Here in Southwest Florida, questions of power, fear, and human dignity are not abstract. Whether in debates about immigration, public safety, protest, or civil rights, we see how quickly moral complexity moves from national headlines into local civic life. These are questions that touch our schools, our courts, our houses of worship, and our neighborhoods. What does it mean to light candles of hope in a world shaped by polarization, uncertainty, and fatigue? When should communities of conscience resist injustice, even at personal cost?
When should they work within imperfect systems to preserve stability and safety?
When does restraint protect life, and when does it quietly enable harm?
These are not Jewish questions alone. They are civic questions, and Chanukah, at its deepest level, refuses to let fear answer them for us. Fear can push people toward cruelty in the name of protection. It can also push people toward silence in the name of safety. Fear can distort activism into aggression. Fear can distort compromise into surrender.
The candles of Chanukah, whether one sees them as commemorating oil or courage, offer a different path. They insist that light does not merely comfort. It clarifies. It challenges us to see what we are doing and why. The message of Chanukah is not that resistance is always right.

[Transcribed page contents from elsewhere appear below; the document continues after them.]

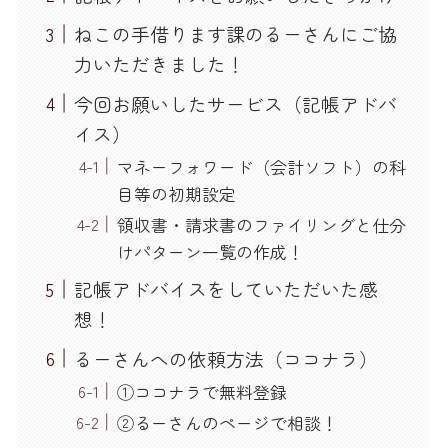
ねこの手借ります課のるーさんにご協
力いただきました！
今回お願いしたサービス（記帳アドバ
イス）
マネーフォワード（会計ソフト）の科
目等の初期設定
領収書・請求書のファイリングと仕分
けパターン一覧の作成！
記帳アドバイスをしていただいた感
想！
るーさんへの依頼方法（ココナラ）
①ココナラで無料登録
②るーさんのページで相談！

It is not that accommodation is always virtuous. It is something more demanding. It is that moral choice cannot be outsourced to power, crowd, or fear.Â
In a time when global conflict feels constant and moral certainty feels scarce, Chanukah offers an uncomfortable gift. It does not give us easy answers. It gives us responsibility. As homes and public spaces fill with candlelight this season, perhaps the question is not only how long the flames will last. Perhaps the real civic question is what kind of community we will choose to be while the light is here.
Rabbi Ammos Chorny, Beth Tikvah of Naples.